Grand entretienUne heure de «suissitude» sur TV5 monde avec Alain Berset
Dès le 1er mai, la Suisse va présider le Conseil de sécurité de l’ONU. À cette occasion, TV5 Monde a diffusé samedi un entretien d’une heure avec Alain Berset, qui a défendu la maison Suisse avec panache.
- par
- Eric Felley
La chaîne TV5 Monde a diffusé samedi un grand entretien avec le président de la Confédération Alain Berset.
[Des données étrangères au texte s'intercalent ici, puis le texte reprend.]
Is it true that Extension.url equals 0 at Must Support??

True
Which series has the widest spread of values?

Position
De quelque 55 minutes, ce rendez-vous avec les journalistes Antoine Genton et Serge Enderlin, s’est inscrit dans la perspective du 1er mai, date à laquelle la Suisse présidera durant un mois le Conseil de sécurité de l’ONU, succédant ainsi à la Fédération de Russie.
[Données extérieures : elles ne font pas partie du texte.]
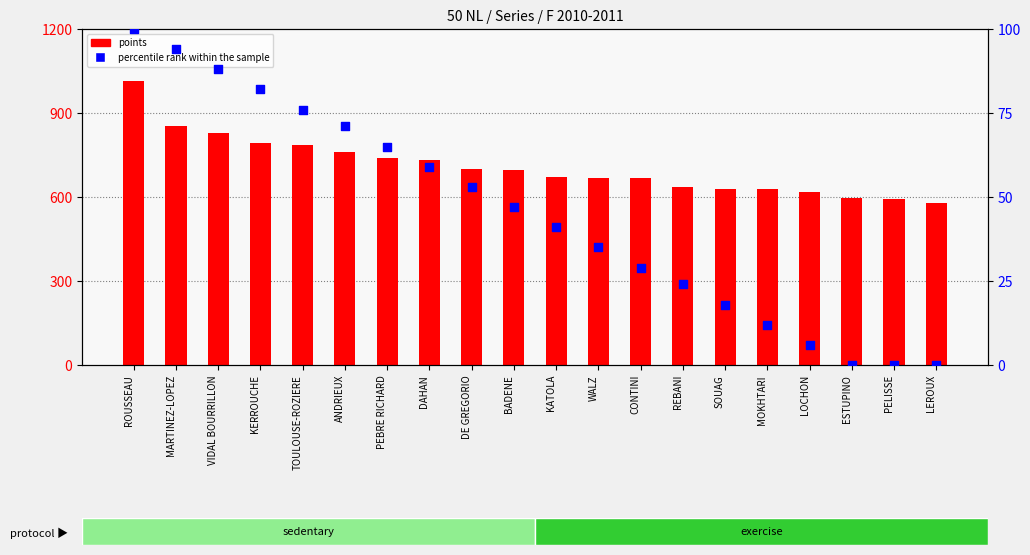

Which series has the largest total across all categories?

points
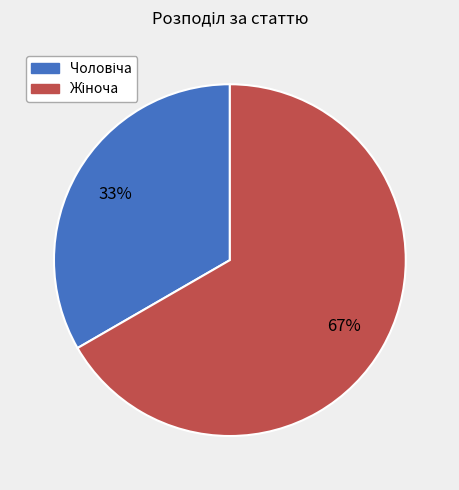

To the nearest percent, what is the average slice percentage?

50%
Cette petite heure à bâtons rompus a permis de passer en revue tous les sujets qui fâchent peu ou prou autour de la tranquille Helvétie à l’internationale: l’opposition à la réexportation des armes vers l’Ukraine, l’incompréhension face à la neutralité suisse, une certaine mollesse face au blocage des avoirs russes, la lutte contre le réchauffement climatique et, évidemment, les circonstances de la fusion forcée de Credit Suisse avec UBS.
«Quelque chose de très suisse»
En début d’émission, Alain Berset a eu droit à un rapide portrait et un retour sur sa trajectoire politique, qu’Antoine Genton a conclu par la maxime du Fribourgeois au temps de la pandémie: «Nous irons aussi vite que possible, mais aussi lentement que nécessaire». Ce fut l’occasion pour Alain Berset d’en faire une nouvelle devise nationale: «Il y a eu beaucoup de réactions à la suite de cette phrase, a-t-il réagi, parce que je crois que c’est quelque chose de très suisse, de très réfléchi, de très posé, un pas après l’autre, on essaie d’avoir un équilibre qui soit durable». Tout était dit ou presque.
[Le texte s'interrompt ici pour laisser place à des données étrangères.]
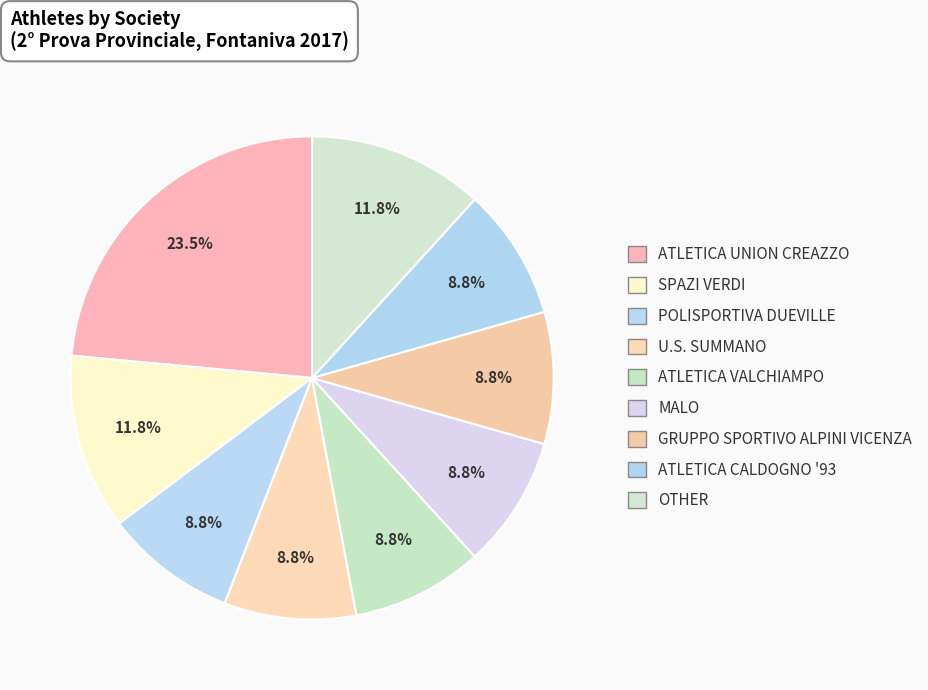

To the nearest percent, what percentage of the pie is OTHER?

12%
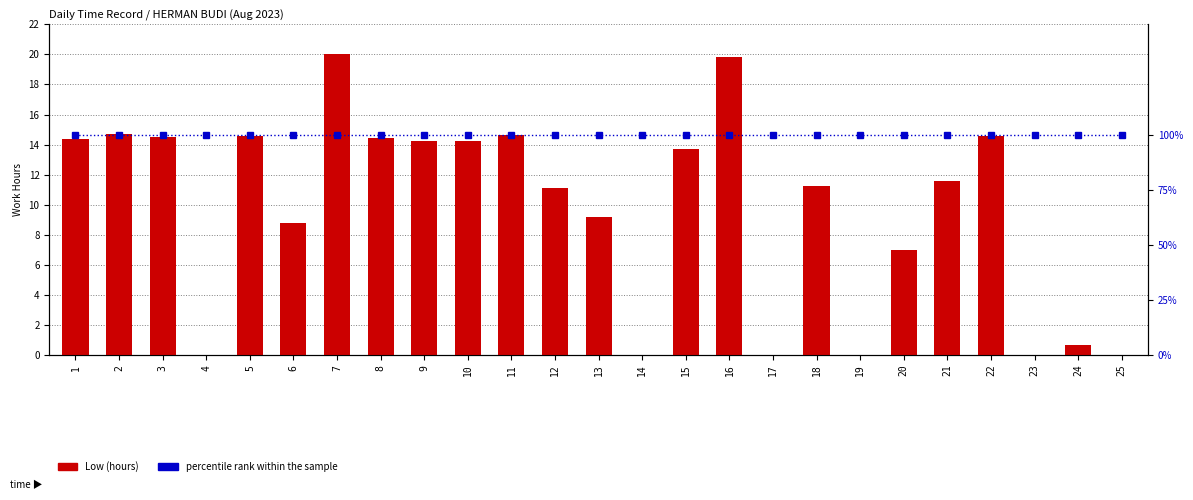

Rank the categories by Low (hours) value from highest to lowest.

7, 16, 2, 11, 5, 22, 3, 8, 1, 9, 10, 15, 21, 18, 12, 13, 6, 20, 24, 4, 14, 17, 19, 23, 25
«C’est extrême et c’est faux»
Dans cet état d’esprit, le président de la Confédération a défendu la neutralité helvétique dans son refus d’autoriser la réexportation d’armes suisses vers l’Ukraine. Antoine Genton est revenu sur les propos d’une ministre allemande dans cette crise: «Être neutre c’est faire jeu de l’agresseur». Alain Berset a contré avec vigueur: «C’est extrême, c’est extrême et c’est faux… Il faut garder un peu de raison dans ce débat, nous avons clairement condamné l’agression de la Russie contre l’Ukraine, nous avons dénoncé une violation crasse du droit international, nous avons repris l’intégralité des sanctions européennes à l’égard de la Russie». Et un peu plus loin de rappeler que la Russie avait dès lors placé la Suisse sur la liste des pays «hostiles».
Serge Enderlin a tenté une autre approche: «La position Suisse n’est pas très claire. Je prends un exemple, pourquoi la Suisse n’a pas mis de drapeau ukrainien sur ses bâtiments publics?» Le président s’est étonné: «C’est une question de symbole, si vous vous promenez au Parlement, ici et là, vous allez voir des drapeaux ukrainiens un peu partout. Franchement c’est une question de symbole, on est au-delà de ça, avec un engagement très clair et très fort aux côtés de l’Ukraine».
Faire toute la lumière sur Credit Suisse
Concernant le rachat de Credit Suisse par UBS, Alain Berset n’a pas fait de grandes révélations. Serge Enderlin s’est dit surpris que la Suisse se dise si attachée à ses lois pour la neutralité, mais qu’elles n’hésitent pas à les transgresser quand il s’agit de sauver les banques. Alain Berset s’en est tiré en expliquant pourquoi ce n’était pas le cas et que, dans l’affaire Credit Suisse: «On a dû le faire, parce qu’il n’y avait pas d’alternatives, la catastrophe était programmée». Et d’ajouter: «Les banquiers qui sont trop grands pour faire faillite ont l’occasion de faire reporter sur l’État et les collectivités les problèmes qui se présentent à eux. Ce n’est pas imaginable que cela se poursuive comme ça».
Enfin, l’entretien a porté sur les élections fédérales du mois d’octobre, où l’UDC est donnée favorite dans les sondages. Alain Berset a relativisé: «En Suisse, on n’a pas de grand renversement de pourcentages. Ce qui risque de dominer c’est une grande stabilité et cette stabilité n’est pas une mauvaise chose pour les équilibres dans ce pays».
Une présidence d’un mois
En mai 2023, pour la première fois de son histoire, la Suisse prendra donc la présidence du Conseil de sécurité de l’ONU. Cette charge ne dure qu’un mois et la Suisse a décidé de la placer sous quatre thèmes: l’efficience du conseil, la construction de la paix, la sécurité climatique et la protection des populations civiles.